Similarly, neither on-line courses or podcasts solve the essential problem. Just because students may be “digital natives” does not mean that they will eagerly absorb course material presented to them on their computer screens. While the new technologies can be helpful teaching aids, their use is no panacea for the weak reading and analytical skills of what Professor Mark Bauerlein calls The Dumbest Generation (Côté and Allahar reference his book), much less the attitude fostered through the years of lower education that schooling should be easy and enjoyable.
That brings us to the authors’ recommendations. Key among them are stopping the practice of grade inflation, both in high schools and universities, adopting university entrance exams that demand at least a minimal level of literacy of students before they’re admitted, requiring that senior administrators do some teaching, and implementing exit exams for students, compelling them to demonstrate that they have attained at least a minimum level of proficiency.
Lowering Higher Education is a sharp defense of the university as a place for higher learning rather than a glorified high school offering a thin gruel of pseudo-vocational training. My only quibble with the book is that the authors don’t go far enough in showing that the training students often get is in fact pseudo-vocational.
Large numbers of students enroll in generic “business” programs, sometimes with specific occupational tracks, such as hotel and restaurant management.
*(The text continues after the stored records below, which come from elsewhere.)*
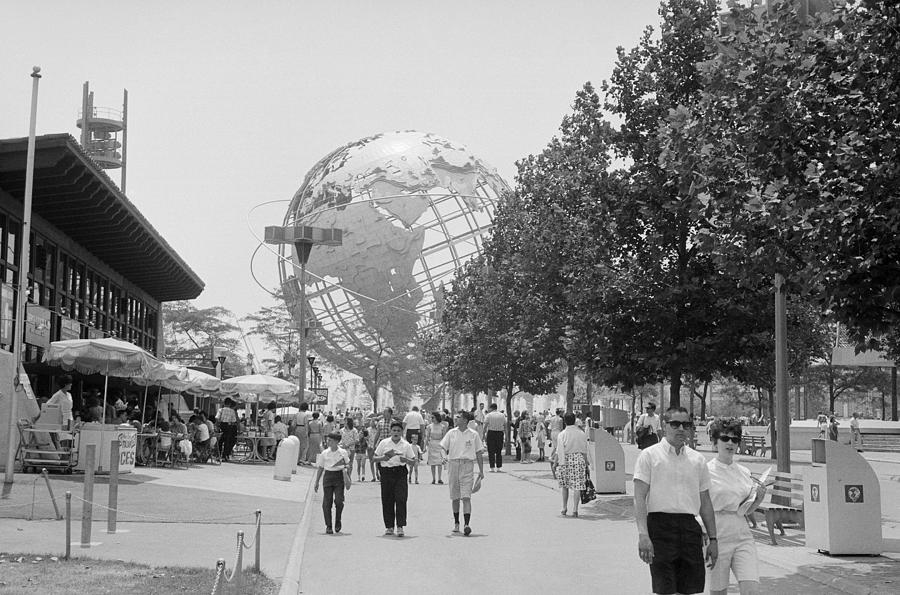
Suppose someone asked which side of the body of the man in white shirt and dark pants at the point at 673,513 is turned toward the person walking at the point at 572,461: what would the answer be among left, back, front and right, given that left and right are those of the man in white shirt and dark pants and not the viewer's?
back

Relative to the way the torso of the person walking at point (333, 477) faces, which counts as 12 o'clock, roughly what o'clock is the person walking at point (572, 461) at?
the person walking at point (572, 461) is roughly at 8 o'clock from the person walking at point (333, 477).

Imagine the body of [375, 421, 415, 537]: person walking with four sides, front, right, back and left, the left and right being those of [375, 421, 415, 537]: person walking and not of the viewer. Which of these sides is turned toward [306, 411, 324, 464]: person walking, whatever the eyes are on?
back

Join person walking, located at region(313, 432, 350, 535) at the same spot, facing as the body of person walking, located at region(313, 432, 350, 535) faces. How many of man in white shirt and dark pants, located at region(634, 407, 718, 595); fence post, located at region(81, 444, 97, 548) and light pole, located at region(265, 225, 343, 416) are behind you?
1

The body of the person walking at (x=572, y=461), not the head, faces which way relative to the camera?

As a recent article in The Chronicle of Higher Education showed, however, many business majors take an “Easy Does It” approach. So do their professors. Does this kind of non-stressful business preparation do much that a company’s training program wouldn’t do better and at far lower cost?
Harrah’s, for example, has an intensive training program for newly hired managers. A young person who is interested in a career in the gaming industry might be better off applying directly for that, as opposed to taking a university program like Casino Resort Studies. Even if university casino management programs were as good or better than the training done in the industry itself, that still wouldn’t be a good reason for universities to clutter the curriculum with them. If they’re just pseudo vocational training, that clinches the argument.
That’s a point worth further investigation. In any case, Lowering Higher Education stands strongly for the idea that our colleges and universities have gotten way off track.